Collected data
[Start of Attachment]

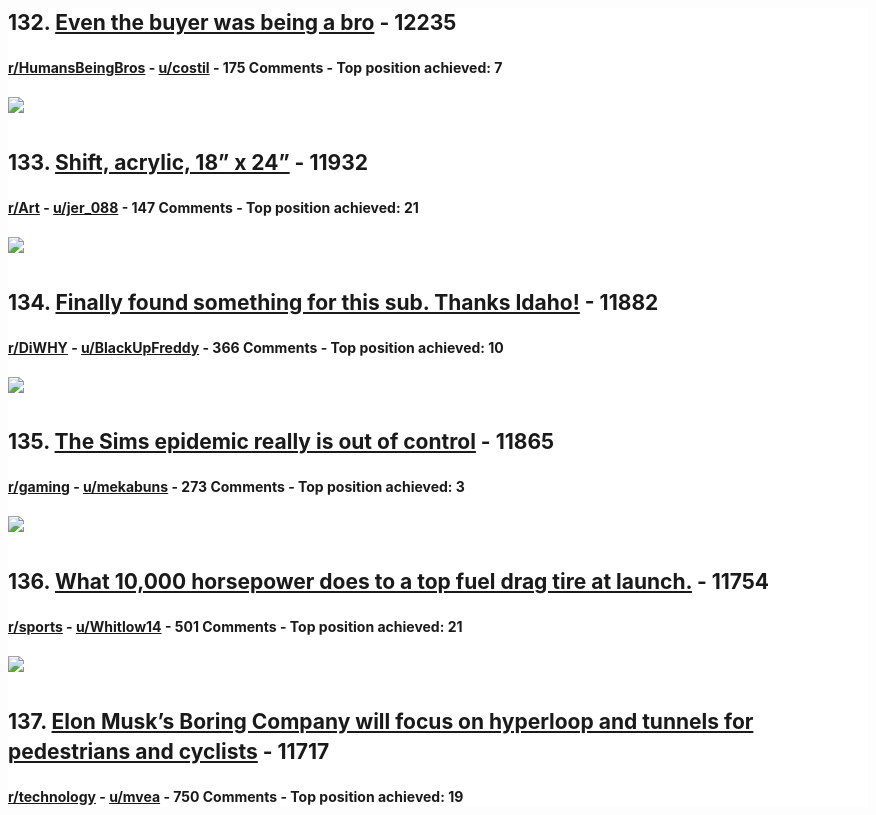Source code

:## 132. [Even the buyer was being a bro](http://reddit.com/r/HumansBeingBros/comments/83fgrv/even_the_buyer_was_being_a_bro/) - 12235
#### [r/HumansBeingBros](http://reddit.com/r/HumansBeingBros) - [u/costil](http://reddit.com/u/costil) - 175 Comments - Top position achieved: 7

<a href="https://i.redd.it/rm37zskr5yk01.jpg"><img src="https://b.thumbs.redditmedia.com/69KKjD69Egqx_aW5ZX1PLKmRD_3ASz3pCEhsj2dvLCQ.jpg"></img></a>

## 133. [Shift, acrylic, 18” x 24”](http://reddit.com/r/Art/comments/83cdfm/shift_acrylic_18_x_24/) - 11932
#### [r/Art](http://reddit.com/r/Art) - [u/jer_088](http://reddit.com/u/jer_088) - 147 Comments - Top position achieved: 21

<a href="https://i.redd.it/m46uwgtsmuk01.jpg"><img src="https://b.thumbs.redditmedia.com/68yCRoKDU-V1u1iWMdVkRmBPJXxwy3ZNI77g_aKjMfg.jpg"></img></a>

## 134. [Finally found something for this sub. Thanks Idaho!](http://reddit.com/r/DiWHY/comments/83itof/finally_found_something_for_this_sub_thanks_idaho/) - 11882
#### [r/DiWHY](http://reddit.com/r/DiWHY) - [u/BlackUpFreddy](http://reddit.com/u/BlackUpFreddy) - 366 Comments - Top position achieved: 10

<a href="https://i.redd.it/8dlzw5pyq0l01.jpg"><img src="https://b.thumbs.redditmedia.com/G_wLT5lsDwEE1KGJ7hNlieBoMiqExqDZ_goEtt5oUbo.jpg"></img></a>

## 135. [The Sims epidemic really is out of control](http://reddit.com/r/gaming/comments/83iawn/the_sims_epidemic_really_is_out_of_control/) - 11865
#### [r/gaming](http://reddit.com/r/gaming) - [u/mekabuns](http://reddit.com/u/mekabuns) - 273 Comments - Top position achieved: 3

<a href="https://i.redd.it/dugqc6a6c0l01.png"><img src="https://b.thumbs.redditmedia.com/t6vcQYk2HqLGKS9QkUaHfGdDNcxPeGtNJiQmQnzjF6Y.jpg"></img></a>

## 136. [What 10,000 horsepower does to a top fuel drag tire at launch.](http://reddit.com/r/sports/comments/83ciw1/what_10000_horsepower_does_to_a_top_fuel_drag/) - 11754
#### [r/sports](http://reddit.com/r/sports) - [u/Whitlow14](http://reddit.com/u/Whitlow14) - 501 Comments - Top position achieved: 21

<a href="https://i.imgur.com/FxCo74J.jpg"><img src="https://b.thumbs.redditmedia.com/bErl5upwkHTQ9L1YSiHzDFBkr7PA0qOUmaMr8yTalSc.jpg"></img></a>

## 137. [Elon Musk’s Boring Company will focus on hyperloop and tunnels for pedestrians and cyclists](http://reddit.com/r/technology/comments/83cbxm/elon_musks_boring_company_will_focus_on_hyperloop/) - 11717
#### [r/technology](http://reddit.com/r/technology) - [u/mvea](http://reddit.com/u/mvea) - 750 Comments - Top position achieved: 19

[End of Attachment]

= What the task requires =
Write out the data once more exactly, omitting the pictures.

= Finished task =
Source code

:## 132. [Even the buyer was being a bro](http://reddit.com/r/HumansBeingBros/comments/83fgrv/even_the_buyer_was_being_a_bro/) - 12235
#### [r/HumansBeingBros](http://reddit.com/r/HumansBeingBros) - [u/costil](http://reddit.com/u/costil) - 175 Comments - Top position achieved: 7

<a href="https://i.redd.it/rm37zskr5yk01.jpg"><img src="https://b.thumbs.redditmedia.com/69KKjD69Egqx_aW5ZX1PLKmRD_3ASz3pCEhsj2dvLCQ.jpg"></img></a>

## 133. [Shift, acrylic, 18” x 24”](http://reddit.com/r/Art/comments/83cdfm/shift_acrylic_18_x_24/) - 11932
#### [r/Art](http://reddit.com/r/Art) - [u/jer_088](http://reddit.com/u/jer_088) - 147 Comments - Top position achieved: 21

<a href="https://i.redd.it/m46uwgtsmuk01.jpg"><img src="https://b.thumbs.redditmedia.com/68yCRoKDU-V1u1iWMdVkRmBPJXxwy3ZNI77g_aKjMfg.jpg"></img></a>

## 134. [Finally found something for this sub. Thanks Idaho!](http://reddit.com/r/DiWHY/comments/83itof/finally_found_something_for_this_sub_thanks_idaho/) - 11882
#### [r/DiWHY](http://reddit.com/r/DiWHY) - [u/BlackUpFreddy](http://reddit.com/u/BlackUpFreddy) - 366 Comments - Top position achieved: 10

<a href="https://i.redd.it/8dlzw5pyq0l01.jpg"><img src="https://b.thumbs.redditmedia.com/G_wLT5lsDwEE1KGJ7hNlieBoMiqExqDZ_goEtt5oUbo.jpg"></img></a>

## 135. [The Sims epidemic really is out of control](http://reddit.com/r/gaming/comments/83iawn/the_sims_epidemic_really_is_out_of_control/) - 11865
#### [r/gaming](http://reddit.com/r/gaming) - [u/mekabuns](http://reddit.com/u/mekabuns) - 273 Comments - Top position achieved: 3

<a href="https://i.redd.it/dugqc6a6c0l01.png"><img src="https://b.thumbs.redditmedia.com/t6vcQYk2HqLGKS9QkUaHfGdDNcxPeGtNJiQmQnzjF6Y.jpg"></img></a>

## 136. [What 10,000 horsepower does to a top fuel drag tire at launch.](http://reddit.com/r/sports/comments/83ciw1/what_10000_horsepower_does_to_a_top_fuel_drag/) - 11754
#### [r/sports](http://reddit.com/r/sports) - [u/Whitlow14](http://reddit.com/u/Whitlow14) - 501 Comments - Top position achieved: 21

<a href="https://i.imgur.com/FxCo74J.jpg"><img src="https://b.thumbs.redditmedia.com/bErl5upwkHTQ9L1YSiHzDFBkr7PA0qOUmaMr8yTalSc.jpg"></img></a>

## 137. [Elon Musk’s Boring Company will focus on hyperloop and tunnels for pedestrians and cyclists](http://reddit.com/r/technology/comments/83cbxm/elon_musks_boring_company_will_focus_on_hyperloop/) - 11717
#### [r/technology](http://reddit.com/r/technology) - [u/mvea](http://reddit.com/u/mvea) - 750 Comments - Top position achieved: 19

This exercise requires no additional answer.